Вот затявкала одна собака, затем вторая. Какофония вместе с гопаньем загонщиков огласила противоположный берег. Затем тявканье разделилось. Одна собачка явно вела в мою сторону. На противоположном берегу кусты с треском раздвинулись, и на лед выкатил здоровенный секач. И тут же, как торпеда, из кустов выпрыгнул ягдтерьер, который в одно мгновение повис на ухе кабана. Я снял предохранитель. Но стрелять нельзя — на кабане висит собака.
Зверь вдруг упал на лед и попытался придавить собачку, катаясь на боку. Все это происходило в каких-нибудь пятидесяти метрах передо мной, но я был бессилен чем-либо помочь ягдтерьеру, попавшему в беду. Наконец кабан встал и побежал в мою сторону по льду. Там, где он катался на боку, лежал окровавленный ягдтерьер. Мушка карабина легла на середину переносицы секача, я подпустил встречного кабана на двадцать метров и, до того как он скрылся в камышах, нажал спуск.
Выстрел на морозе оглушительно рявкнул, приклад больно лягнул мое правое плечо. Но кабан почему-то развернулся в обратную сторону, оставляя на льду отстрелянное ухо. Я передернул затвор, поймал удаляющуюся тушу на мушку. Снова нажал.
На этот раз приклад еще больнее ударил в плечо. На мгновение в глазах потемнело. Кабан лежал на противоположной стороне реки, не шевелясь. Через мгновение по его телу пробежала дрожь. Я видел, как все шерстинки расправились, отчего он показался мне просто огромным.
— Кабан готов! — крикнул я вдоль цепи.
— Кабан готов! — передалось дальше, и егерь на лыжах уже шел по льду в сторону кабана.
— Как собака? — спросил я его.
— Скончался Янтарь. Похоронить бы надо, — сказал егерь, снял шапку и добавил: — По кишкам попал, доктор, от шока кабан скончался. Серьезный у Вас карабин.
Я молчал. Горько было осознавать, что с таким оружием я не смог ничего сделать для маленькой отважной собачки, пожертвовавшей жизнью ради нашей охоты.

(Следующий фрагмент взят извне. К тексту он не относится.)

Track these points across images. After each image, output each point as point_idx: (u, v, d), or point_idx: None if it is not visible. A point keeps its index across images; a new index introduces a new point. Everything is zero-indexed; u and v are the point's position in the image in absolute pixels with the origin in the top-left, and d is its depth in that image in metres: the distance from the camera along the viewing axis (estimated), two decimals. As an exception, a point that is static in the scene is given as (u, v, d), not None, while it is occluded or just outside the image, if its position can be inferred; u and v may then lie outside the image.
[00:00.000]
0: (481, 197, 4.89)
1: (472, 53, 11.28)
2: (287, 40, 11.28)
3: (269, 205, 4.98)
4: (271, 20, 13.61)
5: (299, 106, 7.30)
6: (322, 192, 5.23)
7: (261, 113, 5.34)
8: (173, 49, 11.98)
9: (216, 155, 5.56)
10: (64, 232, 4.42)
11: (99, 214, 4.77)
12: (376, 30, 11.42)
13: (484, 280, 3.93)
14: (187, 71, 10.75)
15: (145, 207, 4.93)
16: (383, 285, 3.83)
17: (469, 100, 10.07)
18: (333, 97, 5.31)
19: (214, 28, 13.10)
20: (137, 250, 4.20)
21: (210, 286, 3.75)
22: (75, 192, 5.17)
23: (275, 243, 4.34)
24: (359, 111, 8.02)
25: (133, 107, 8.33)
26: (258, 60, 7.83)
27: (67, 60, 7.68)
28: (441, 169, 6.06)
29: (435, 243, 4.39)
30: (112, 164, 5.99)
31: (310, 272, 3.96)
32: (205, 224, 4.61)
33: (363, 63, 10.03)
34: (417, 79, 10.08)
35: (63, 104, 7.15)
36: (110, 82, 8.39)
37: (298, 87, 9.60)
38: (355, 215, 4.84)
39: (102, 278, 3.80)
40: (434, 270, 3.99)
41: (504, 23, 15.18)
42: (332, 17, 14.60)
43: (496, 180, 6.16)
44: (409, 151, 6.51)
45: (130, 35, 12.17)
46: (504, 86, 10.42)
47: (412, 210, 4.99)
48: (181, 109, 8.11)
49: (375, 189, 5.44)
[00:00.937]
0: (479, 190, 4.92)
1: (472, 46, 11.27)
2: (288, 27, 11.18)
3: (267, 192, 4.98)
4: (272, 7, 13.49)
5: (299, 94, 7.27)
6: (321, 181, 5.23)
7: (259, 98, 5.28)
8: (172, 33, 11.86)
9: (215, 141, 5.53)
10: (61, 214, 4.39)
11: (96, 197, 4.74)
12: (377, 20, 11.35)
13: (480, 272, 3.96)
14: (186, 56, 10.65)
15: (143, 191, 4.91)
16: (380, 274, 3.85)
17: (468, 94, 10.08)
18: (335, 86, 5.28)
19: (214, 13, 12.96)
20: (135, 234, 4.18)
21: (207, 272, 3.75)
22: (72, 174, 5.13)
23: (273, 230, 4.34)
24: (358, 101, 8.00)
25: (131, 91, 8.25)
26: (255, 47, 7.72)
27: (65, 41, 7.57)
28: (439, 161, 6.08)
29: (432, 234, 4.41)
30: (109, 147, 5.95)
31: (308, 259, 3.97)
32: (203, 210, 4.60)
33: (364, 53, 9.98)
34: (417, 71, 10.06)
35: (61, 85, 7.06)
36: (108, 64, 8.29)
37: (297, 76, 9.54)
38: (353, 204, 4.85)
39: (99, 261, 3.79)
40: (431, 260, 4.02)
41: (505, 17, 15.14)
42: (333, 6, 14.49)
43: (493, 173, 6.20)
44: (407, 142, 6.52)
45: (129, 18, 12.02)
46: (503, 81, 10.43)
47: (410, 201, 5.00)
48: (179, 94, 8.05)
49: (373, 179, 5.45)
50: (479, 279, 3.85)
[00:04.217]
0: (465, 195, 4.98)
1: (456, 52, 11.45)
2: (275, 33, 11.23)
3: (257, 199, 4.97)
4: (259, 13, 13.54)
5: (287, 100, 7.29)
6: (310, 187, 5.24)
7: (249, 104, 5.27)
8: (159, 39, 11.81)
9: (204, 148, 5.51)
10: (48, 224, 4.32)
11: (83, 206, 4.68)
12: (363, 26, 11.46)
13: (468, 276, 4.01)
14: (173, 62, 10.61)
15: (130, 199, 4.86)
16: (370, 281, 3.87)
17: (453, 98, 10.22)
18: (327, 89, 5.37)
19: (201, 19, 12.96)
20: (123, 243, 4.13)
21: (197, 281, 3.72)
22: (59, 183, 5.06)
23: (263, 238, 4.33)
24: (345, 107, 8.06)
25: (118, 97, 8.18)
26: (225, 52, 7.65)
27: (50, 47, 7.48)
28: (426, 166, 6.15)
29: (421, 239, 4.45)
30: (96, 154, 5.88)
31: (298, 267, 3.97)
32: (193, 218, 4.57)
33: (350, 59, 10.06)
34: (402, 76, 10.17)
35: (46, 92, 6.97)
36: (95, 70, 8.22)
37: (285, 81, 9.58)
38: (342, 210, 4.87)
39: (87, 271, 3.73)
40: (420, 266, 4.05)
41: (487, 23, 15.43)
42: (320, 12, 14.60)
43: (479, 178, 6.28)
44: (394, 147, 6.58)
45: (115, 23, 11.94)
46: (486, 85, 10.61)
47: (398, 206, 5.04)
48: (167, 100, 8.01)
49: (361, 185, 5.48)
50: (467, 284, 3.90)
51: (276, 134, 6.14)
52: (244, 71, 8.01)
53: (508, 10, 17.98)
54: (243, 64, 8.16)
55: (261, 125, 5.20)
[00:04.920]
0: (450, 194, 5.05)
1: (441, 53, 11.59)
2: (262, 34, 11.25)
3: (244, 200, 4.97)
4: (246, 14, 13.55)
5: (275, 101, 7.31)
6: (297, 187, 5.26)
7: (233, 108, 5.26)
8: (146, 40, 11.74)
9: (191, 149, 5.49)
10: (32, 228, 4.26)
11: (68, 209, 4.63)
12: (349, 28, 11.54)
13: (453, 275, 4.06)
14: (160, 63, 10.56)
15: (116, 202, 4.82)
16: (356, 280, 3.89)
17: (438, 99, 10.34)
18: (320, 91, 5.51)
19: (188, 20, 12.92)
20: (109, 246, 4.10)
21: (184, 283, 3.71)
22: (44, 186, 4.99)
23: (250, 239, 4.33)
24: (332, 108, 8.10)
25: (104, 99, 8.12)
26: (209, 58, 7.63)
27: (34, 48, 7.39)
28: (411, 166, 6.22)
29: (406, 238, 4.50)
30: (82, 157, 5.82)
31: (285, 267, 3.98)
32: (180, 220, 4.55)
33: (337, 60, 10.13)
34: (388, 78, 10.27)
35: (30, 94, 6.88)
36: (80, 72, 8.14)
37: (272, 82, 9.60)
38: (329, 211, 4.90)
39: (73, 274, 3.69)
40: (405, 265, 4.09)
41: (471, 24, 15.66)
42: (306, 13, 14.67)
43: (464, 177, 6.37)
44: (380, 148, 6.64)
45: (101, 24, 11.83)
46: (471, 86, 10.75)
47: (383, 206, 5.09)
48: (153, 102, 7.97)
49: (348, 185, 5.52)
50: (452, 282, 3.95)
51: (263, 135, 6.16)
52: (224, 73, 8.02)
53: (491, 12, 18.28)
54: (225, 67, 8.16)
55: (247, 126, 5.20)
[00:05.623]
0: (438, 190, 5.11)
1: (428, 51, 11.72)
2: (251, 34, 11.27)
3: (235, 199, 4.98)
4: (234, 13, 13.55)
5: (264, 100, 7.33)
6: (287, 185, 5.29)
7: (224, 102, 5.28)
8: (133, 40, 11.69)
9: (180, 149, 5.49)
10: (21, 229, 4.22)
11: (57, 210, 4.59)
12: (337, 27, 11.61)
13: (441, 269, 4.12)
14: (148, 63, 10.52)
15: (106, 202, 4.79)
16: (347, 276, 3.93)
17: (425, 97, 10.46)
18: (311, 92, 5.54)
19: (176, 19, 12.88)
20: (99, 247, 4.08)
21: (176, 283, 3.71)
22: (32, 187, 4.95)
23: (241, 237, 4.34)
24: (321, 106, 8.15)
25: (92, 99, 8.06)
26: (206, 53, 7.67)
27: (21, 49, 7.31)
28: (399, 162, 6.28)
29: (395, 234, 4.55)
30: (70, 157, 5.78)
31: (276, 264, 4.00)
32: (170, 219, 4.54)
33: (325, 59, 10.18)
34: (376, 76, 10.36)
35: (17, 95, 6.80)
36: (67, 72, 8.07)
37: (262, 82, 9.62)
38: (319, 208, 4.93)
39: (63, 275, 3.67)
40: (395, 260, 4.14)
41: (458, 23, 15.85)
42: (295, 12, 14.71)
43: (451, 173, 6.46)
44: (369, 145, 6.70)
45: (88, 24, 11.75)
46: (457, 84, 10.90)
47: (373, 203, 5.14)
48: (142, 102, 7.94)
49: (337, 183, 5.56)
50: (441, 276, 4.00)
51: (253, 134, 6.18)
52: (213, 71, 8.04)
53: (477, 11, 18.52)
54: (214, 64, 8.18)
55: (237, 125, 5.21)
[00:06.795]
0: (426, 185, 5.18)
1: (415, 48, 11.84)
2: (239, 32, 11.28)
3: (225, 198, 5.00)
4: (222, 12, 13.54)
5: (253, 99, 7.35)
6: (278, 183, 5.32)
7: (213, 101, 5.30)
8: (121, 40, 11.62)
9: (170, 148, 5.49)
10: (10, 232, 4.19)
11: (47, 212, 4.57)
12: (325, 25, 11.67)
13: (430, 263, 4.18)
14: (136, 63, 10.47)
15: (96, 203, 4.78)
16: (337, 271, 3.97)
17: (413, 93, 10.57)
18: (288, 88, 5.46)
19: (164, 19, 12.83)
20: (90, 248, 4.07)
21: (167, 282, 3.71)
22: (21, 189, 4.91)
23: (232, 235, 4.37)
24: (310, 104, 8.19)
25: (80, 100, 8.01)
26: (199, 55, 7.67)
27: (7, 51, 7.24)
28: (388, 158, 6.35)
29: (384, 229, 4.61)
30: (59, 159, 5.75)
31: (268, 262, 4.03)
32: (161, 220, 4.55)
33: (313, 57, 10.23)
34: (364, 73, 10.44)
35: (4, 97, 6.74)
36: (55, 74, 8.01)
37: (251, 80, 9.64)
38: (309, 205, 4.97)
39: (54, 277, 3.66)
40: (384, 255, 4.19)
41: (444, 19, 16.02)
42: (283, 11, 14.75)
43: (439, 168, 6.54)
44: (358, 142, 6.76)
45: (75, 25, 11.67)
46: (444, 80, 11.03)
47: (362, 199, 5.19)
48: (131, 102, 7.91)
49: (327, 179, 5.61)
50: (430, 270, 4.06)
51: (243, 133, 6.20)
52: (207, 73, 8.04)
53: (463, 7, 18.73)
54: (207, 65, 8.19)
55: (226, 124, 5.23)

Егерь по рации связался с напарником. Вскоре по льду приехал снегоход. Кабана привязали тросом сзади, а тельце погибшего Янтаря уложили на сиденье и отправились на базу. Я вылез из своего импровизированного окопа. Разрядил карабин, потихоньку пошел к дороге. А там праздник, на капоте джипа закуска, випивка. Все поздравили меня с полем, радуясь удачному загону. Но мне было ужасно горько. Выпил полный стакан и, чтобы не портить людям праздник, сел в машину.
Включил магнитолу. Из динамиков полились слова знакомой песни Вячеслава Малежика:
Лесом, полем,
Улицей, бережком
Наши годы
Катятся колобком…
— Налей-ка мне еще, — попросил я приятеля, пригласившего меня на эту охоту.

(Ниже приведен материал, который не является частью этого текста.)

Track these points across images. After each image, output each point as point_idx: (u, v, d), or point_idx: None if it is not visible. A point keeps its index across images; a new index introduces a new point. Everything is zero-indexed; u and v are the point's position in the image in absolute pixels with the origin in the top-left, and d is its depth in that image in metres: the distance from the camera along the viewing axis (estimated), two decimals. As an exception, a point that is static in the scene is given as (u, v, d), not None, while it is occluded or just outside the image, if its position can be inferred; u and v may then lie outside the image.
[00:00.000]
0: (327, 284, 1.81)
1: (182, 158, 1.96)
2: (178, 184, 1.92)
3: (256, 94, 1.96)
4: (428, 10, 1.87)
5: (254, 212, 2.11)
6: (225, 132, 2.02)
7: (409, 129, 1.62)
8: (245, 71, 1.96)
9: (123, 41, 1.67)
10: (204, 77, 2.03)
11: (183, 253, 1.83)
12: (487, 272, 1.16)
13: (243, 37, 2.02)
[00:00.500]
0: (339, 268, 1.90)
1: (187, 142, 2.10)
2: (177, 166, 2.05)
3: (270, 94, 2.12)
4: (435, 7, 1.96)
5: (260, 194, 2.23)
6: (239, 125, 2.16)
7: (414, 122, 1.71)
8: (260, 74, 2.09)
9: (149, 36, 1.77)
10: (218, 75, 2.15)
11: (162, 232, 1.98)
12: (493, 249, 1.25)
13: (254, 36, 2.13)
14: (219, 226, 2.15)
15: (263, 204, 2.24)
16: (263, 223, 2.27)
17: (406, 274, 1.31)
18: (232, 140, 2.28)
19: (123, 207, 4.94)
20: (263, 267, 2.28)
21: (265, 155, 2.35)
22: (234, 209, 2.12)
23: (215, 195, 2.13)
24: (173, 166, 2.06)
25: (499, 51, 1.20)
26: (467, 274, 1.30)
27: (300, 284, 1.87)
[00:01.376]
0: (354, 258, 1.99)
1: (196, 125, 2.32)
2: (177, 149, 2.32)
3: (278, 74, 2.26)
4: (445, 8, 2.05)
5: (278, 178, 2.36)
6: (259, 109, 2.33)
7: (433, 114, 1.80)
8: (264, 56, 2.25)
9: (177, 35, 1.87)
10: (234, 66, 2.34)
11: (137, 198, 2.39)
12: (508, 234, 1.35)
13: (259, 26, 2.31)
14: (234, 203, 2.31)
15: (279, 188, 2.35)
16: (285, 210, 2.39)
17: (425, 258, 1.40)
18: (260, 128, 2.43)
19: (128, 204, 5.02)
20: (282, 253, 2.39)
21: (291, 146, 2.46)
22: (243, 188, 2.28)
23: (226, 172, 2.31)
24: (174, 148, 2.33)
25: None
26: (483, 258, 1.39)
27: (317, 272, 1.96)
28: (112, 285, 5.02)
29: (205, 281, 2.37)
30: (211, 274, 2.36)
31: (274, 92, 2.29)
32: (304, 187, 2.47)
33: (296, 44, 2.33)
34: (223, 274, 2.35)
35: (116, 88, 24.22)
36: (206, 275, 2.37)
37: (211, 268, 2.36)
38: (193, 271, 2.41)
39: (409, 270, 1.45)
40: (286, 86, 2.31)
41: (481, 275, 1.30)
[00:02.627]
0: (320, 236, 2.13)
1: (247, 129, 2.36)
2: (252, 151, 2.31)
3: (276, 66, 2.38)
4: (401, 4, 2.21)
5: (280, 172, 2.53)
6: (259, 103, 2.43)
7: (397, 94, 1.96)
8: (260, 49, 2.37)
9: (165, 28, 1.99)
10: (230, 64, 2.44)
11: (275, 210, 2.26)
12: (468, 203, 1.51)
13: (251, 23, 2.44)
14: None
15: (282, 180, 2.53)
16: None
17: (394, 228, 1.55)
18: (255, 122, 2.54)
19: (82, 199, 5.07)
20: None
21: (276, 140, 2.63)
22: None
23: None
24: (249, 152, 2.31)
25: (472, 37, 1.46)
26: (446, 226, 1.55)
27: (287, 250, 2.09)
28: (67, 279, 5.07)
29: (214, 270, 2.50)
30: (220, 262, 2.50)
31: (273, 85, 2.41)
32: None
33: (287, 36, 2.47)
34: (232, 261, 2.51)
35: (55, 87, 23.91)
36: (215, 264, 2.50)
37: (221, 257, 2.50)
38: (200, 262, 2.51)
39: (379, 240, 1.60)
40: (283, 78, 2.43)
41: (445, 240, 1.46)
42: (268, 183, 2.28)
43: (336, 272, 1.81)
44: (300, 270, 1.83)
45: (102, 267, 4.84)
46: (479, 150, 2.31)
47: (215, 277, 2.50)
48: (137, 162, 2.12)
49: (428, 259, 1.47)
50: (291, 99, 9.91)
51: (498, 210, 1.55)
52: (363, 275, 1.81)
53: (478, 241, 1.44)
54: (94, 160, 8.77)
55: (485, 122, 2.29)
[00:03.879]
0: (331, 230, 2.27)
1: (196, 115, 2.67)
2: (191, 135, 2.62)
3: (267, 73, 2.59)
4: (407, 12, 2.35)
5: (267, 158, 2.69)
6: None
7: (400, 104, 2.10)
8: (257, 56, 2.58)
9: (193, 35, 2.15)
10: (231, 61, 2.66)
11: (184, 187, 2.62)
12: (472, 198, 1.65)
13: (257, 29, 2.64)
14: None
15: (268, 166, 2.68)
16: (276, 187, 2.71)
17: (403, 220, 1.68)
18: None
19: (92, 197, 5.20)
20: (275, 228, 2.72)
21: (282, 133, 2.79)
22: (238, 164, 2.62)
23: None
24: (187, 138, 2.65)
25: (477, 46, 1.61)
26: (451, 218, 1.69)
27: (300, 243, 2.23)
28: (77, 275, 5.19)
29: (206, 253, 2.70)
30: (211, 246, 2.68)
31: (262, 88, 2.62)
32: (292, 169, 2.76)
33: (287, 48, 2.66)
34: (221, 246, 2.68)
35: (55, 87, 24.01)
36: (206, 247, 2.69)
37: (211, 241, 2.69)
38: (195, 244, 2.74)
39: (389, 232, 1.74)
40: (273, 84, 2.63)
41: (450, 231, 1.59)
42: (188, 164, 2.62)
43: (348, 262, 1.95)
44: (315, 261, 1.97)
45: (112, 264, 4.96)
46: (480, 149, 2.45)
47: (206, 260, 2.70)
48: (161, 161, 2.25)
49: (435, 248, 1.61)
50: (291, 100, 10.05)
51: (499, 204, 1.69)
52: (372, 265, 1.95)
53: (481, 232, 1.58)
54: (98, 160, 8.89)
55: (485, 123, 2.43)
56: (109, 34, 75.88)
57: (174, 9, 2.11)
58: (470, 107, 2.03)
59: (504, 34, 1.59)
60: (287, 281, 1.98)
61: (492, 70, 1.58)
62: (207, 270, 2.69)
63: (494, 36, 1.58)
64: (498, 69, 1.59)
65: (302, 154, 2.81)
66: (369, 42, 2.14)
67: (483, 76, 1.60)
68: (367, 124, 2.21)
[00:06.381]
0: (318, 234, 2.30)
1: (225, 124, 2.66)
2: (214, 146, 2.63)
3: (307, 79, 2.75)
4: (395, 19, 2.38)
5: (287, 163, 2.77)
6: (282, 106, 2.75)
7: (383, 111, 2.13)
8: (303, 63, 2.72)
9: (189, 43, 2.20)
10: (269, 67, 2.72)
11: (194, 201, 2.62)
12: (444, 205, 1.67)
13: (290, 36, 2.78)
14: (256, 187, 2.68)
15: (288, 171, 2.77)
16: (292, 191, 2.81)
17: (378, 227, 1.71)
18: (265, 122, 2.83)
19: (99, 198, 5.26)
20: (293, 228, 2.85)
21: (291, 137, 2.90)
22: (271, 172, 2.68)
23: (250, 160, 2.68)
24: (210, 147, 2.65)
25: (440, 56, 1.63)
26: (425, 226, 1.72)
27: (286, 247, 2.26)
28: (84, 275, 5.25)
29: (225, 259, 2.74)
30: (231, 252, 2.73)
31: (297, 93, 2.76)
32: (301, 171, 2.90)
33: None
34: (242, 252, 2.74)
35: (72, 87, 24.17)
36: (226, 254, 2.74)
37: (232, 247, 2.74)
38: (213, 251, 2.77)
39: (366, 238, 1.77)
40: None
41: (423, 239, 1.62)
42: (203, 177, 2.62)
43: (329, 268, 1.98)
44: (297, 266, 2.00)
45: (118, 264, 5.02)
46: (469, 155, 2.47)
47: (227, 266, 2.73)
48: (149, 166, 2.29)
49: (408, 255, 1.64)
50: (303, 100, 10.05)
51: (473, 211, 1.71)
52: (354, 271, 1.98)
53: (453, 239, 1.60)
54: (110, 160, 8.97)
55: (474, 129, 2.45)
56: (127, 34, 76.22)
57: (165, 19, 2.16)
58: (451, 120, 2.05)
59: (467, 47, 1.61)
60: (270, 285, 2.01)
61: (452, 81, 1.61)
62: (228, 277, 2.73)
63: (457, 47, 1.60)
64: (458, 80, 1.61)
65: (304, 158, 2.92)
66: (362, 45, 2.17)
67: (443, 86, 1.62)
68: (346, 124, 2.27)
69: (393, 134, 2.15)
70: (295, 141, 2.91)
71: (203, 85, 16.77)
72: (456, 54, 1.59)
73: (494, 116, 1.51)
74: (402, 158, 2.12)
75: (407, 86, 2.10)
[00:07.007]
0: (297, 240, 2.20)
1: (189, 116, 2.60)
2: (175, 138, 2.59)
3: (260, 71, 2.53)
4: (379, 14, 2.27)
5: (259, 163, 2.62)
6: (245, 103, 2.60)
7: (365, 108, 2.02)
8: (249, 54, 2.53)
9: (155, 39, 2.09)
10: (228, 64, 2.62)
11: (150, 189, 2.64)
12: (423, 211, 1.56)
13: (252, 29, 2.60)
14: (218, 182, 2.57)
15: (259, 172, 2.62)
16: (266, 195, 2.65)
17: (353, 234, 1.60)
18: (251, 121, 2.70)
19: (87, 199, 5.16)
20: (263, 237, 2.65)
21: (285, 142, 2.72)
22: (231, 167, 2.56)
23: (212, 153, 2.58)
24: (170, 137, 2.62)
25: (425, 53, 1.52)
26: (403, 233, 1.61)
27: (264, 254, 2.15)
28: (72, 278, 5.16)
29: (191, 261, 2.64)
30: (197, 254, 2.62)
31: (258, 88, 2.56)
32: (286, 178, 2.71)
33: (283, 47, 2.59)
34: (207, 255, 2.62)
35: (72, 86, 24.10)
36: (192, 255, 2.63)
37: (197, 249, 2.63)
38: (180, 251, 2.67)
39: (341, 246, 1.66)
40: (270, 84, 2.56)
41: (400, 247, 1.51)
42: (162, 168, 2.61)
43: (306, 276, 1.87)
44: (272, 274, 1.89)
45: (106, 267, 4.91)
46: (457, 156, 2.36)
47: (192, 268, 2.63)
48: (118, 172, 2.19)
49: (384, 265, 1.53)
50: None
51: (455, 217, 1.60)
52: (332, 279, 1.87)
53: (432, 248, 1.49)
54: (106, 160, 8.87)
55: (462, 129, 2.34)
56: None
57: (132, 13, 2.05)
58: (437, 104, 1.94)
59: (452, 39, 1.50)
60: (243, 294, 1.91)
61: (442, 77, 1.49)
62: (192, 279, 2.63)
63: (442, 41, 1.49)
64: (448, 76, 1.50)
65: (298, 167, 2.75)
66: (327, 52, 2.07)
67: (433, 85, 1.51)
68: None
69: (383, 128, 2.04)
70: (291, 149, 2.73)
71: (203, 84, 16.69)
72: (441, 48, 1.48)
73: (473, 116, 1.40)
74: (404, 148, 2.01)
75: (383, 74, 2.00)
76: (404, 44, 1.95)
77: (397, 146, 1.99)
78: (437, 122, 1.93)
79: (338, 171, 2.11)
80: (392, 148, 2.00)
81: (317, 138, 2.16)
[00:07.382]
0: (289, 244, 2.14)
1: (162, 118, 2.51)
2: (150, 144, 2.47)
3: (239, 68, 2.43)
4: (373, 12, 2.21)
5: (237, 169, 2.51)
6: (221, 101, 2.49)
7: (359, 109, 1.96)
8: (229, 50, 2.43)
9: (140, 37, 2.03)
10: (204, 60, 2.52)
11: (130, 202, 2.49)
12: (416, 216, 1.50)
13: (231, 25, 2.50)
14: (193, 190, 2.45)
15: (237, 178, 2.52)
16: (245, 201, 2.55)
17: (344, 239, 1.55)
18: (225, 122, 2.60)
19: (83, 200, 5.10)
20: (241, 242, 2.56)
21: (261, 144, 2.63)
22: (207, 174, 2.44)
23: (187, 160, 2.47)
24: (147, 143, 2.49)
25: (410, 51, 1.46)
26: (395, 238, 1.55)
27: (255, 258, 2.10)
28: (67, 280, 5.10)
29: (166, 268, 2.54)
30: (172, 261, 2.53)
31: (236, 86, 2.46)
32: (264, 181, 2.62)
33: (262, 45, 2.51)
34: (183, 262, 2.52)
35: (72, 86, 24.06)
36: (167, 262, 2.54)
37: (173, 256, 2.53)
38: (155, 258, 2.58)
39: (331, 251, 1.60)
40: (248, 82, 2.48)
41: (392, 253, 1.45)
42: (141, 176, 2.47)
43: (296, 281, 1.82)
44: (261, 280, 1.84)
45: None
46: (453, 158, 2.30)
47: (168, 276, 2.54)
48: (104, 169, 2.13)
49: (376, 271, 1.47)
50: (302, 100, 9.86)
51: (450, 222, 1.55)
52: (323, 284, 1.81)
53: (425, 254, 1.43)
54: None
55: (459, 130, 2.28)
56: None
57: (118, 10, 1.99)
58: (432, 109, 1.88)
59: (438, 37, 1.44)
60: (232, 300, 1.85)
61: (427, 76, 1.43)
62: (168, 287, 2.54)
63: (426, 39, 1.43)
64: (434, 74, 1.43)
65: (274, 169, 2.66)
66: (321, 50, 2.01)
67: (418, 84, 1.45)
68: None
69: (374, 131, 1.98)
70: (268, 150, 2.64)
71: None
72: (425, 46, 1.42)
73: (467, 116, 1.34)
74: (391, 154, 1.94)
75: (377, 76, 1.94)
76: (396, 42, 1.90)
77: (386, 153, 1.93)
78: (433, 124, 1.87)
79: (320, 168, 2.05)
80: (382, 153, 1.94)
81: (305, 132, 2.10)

— Не переживай! — стал утешать меня он. — У ягдтерьеров судьба такая. Да и жизнь у них вообще короткая, зато яркая.
— Давай за Янтаря, — предложил я тост.
Мы сняли шапки и выпили до дна. А Малежик в магнитоле душевно выводил припев:
И еще до старости двести лет,
Потому что старости вовсе нет…
В тридцать два года жизнь именно так и ощущается, поэтому на следующий день я опять с удовольствием стрелял по кабанам из карабина. И опять успешно. Гибель Янтаря как-то притупилась. Совесть меня уже не так сильно мучила, как в тот злополучный день.
Приехав с этой охоты домой, я выяснил, что банк, где кредитовалось мое тогдашнее предприятие, повысил ставки по кредитам чуть ли не вдвое. Чтобы вовремя расплатиться по процентам, пришлось продавать карабины. И сделал я это без всякого сожаления.